Keli E. Hileman, 2004 Teacher of the Year

This award-winning educator touts NEC's VT465 projector for its easy-to-operate, lightweight portability.

Keil E. Heilman, II
2004 Kansas State Teacher of the Year

The Challenge

Keil Hileman has a clear vision of how technology can make an impact in secondary education. Hileman has been teaching six through eighth grade social studies for a decade at Monticello Trails Middle School in Shawnee, Kansas. He also is the recipient of the 2004 Kansas Teacher of the Year, and one of four finalists for the 2004 National Teacher of the Year, the nation’s top teaching honor announced by President George W. Bush and First Lady Laura Bush at the White House. He travels around the country giving inspirational talks about the power of effective teaching and inspiring the creative genius in our nation’s children, and was recently hired by the United States Department of Education to work with the Secretary of Education.

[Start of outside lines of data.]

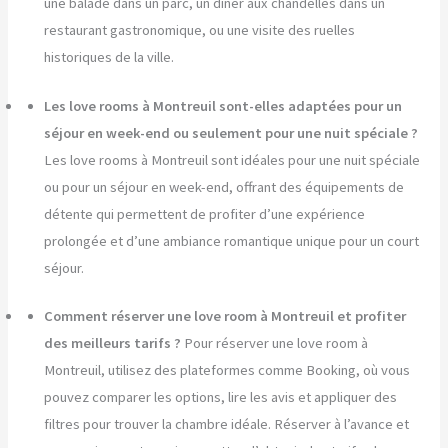
une balade dans un parc, un dîner aux chandelles dans un
restaurant gastronomique, ou une visite des ruelles
historiques de la ville.
Les love rooms à Montreuil sont-elles adaptées pour un
séjour en week-end ou seulement pour une nuit spéciale ?
Les love rooms à Montreuil sont idéales pour une nuit spéciale
ou pour un séjour en week-end, offrant des équipements de
détente qui permettent de profiter d’une expérience
prolongée et d’une ambiance romantique unique pour un court
séjour.
Comment réserver une love room à Montreuil et profiter
des meilleurs tarifs ?
Pour réserver une love room à
Montreuil, utilisez des plateformes comme Booking, où vous
pouvez comparer les options, lire les avis et appliquer des
filtres pour trouver la chambre idéale. Réserver à l’avance et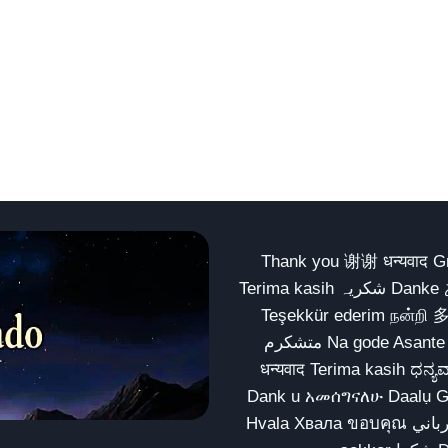
Thank you 谢谢 धन्यवाद Gracias Merci شكراً धन्यवाद
Terima kasih شکریہ Danke ありがとう Tank you شكراً متشكرين धन्यवाद ధన్యవాదములు
Teşekkür ederim நன்றி 
متشکرم Na gode Asante Grazie Matur nuwun આભાર شكراً يسلمو يعطيك العافية
धन्यवाद Terima kasih ಧನ್ಯವಾದಗಳು ଧନ୍ୟବାଦ کریہ
Dank u አመሰግናለሁ Daalụ Galatoomaa က
Hvala Хвала ขอบคุณ مهرباني Merci شكرا شكرا الله يكثر خيرك Rahmat नന്ദि Matur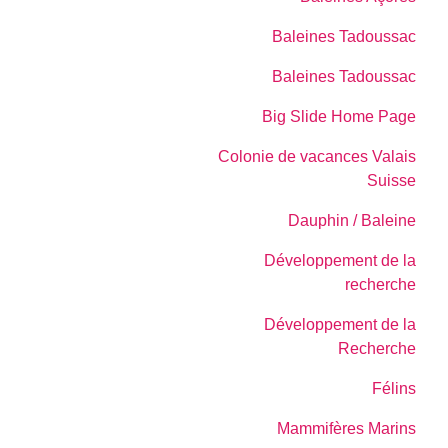
Baleines Tadoussac
Baleines Tadoussac
Big Slide Home Page
Colonie de vacances Valais
Suisse
Dauphin / Baleine
Développement de la
recherche
Développement de la
Recherche
Félins
Mammifères Marins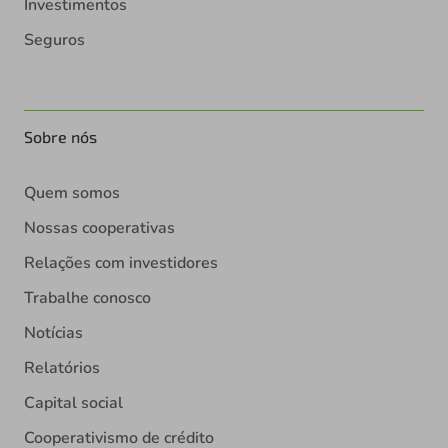
Investimentos
Seguros
Sobre nós
Quem somos
Nossas cooperativas
Relações com investidores
Trabalhe conosco
Notícias
Relatórios
Capital social
Cooperativismo de crédito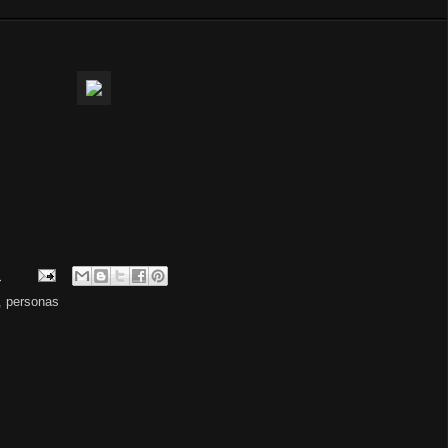
.
,
personas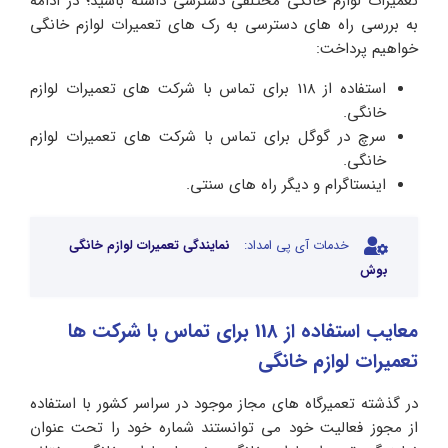
تعمیرات لوازم خانگی مختلفی دسترسی داشته باشید؛ در ادامه
به بررسی راه های دسترسی به رک های تعمیرات لوازم خانگی
خواهیم پرداخت:
استفاده از 118 برای تماس با شرکت های تعمیرات لوازم
خانگی.
سرچ در گوگل برای تماس با شرکت های تعمیرات لوازم
خانگی.
اینستاگرام و دیگر راه های سنتی.
خدمات آی پی امداد:
نمایندگی تعمیرات لوازم خانگی
بوش
معایب استفاده از 118 برای تماس با شرکت ها
تعمیرات لوازم خانگی
در گذشته تعمیرگاه های مجاز موجود در سراسر کشور با استفاده
از مجوز فعالیت خود می توانستند شماره خود را تحت عنوان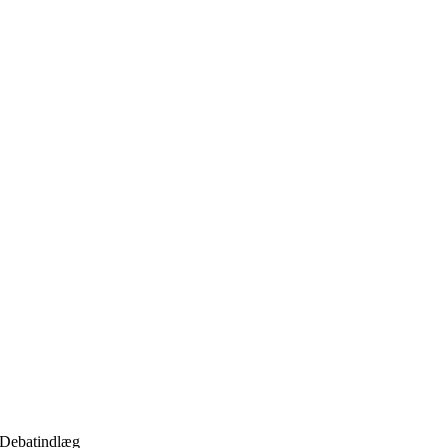
Debatindlæg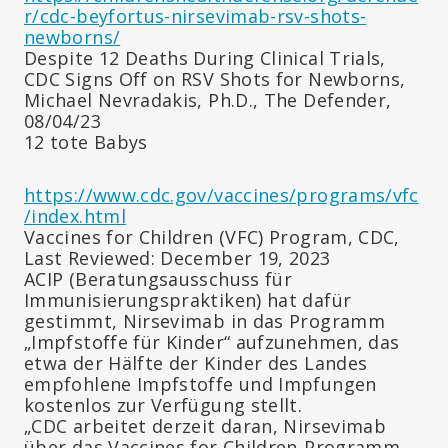
r/cdc-beyfortus-nirsevimab-rsv-shots-
newborns/
Despite 12 Deaths During Clinical Trials,
CDC Signs Off on RSV Shots for Newborns,
Michael Nevradakis, Ph.D., The Defender,
08/04/23
12 tote Babys
https://www.cdc.gov/vaccines/programs/vfc
/index.html
Vaccines for Children (VFC) Program, CDC,
Last Reviewed: December 19, 2023
ACIP (Beratungsausschuss für
Immunisierungspraktiken) hat dafür
gestimmt, Nirsevimab in das Programm
„Impfstoffe für Kinder“ aufzunehmen, das
etwa der Hälfte der Kinder des Landes
empfohlene Impfstoffe und Impfungen
kostenlos zur Verfügung stellt.
„CDC arbeitet derzeit daran, Nirsevimab
über das Vaccines for Children-Programm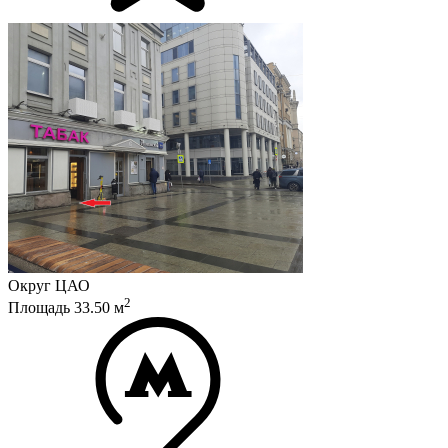
Округ
ЦАО
2
Площадь
33.50
м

After years of collecting historical artifacts, such as a 3000-year-old Chinese coin, an antique cash register and a nickel and cast iron stove, Hileman established a class called Museum Connections. The unique, personally-designed curriculum uses artifacts, hands-on lessons, Internet searches, video clips, and student-created projects to teach social studies lessons. Hileman also developed a class museum, containing thousands of artifacts procured by Hileman and donated by students, parents and members of the community. Soon Hileman was considered a motivator for higher-level learning, and created an educational bond for the Kansas City community.

“My passion is setting students' minds ablaze with a love of creative learning and the power of knowledge,” said Hileman. “It is the teacher's responsibility to determine what it will take to enable students to explore the world they live in, empower them with useful learning and excel by applying that knowledge to achieve educational and personal goals in their everyday lives.”

Hileman was challenged with how to supplement his teaching with visuals to inspire imagination and propel students out of the classroom and around the world to experience diverse cultures, historic wars and epic global events. How was he going to change lives with old textbooks, a chalkboard and a $200 budget?

The Solution

NEC donated its VT465 portable, easy-to-operate, lightweight projectors to the 2004 U.S. State Teachers of the Year. The technology dramatically changed Hileman’s – and his students’ – lives, and has had a great impact on the local community.

Now, instead of antiquated tools, Hileman and his students use NEC’s portable projector to bring the classroom to life. Vivid and clear images capture the interest of curious students eager to learn and share their knowledge.

As Hileman travels around the country, he brings to life the real stories behind the museum artifacts. Instead of passing around the 3000 year old Chinese coin to an audience of 300 people, Hileman can broadcast the piece for the entire audience to experience and share the Chinese culture and history together. And, instead of quoting a movie about the Civil War and retelling how it fits into his discussion, Hileman can show a touching film clip to the audience, and engage them in ways a simple verbal discussion just can’t do.

"Keil offers the best 'hands-on' teaching methods I have ever seen in the thirty years I have taught," a fellow teacher commented. "His room is a plethora of historical information, artifacts, and stimulating materials that peaks student’s interest in the topic they are covering. At the end of each unit, he ties it all back to the present day by showing a film that accentuates the time period."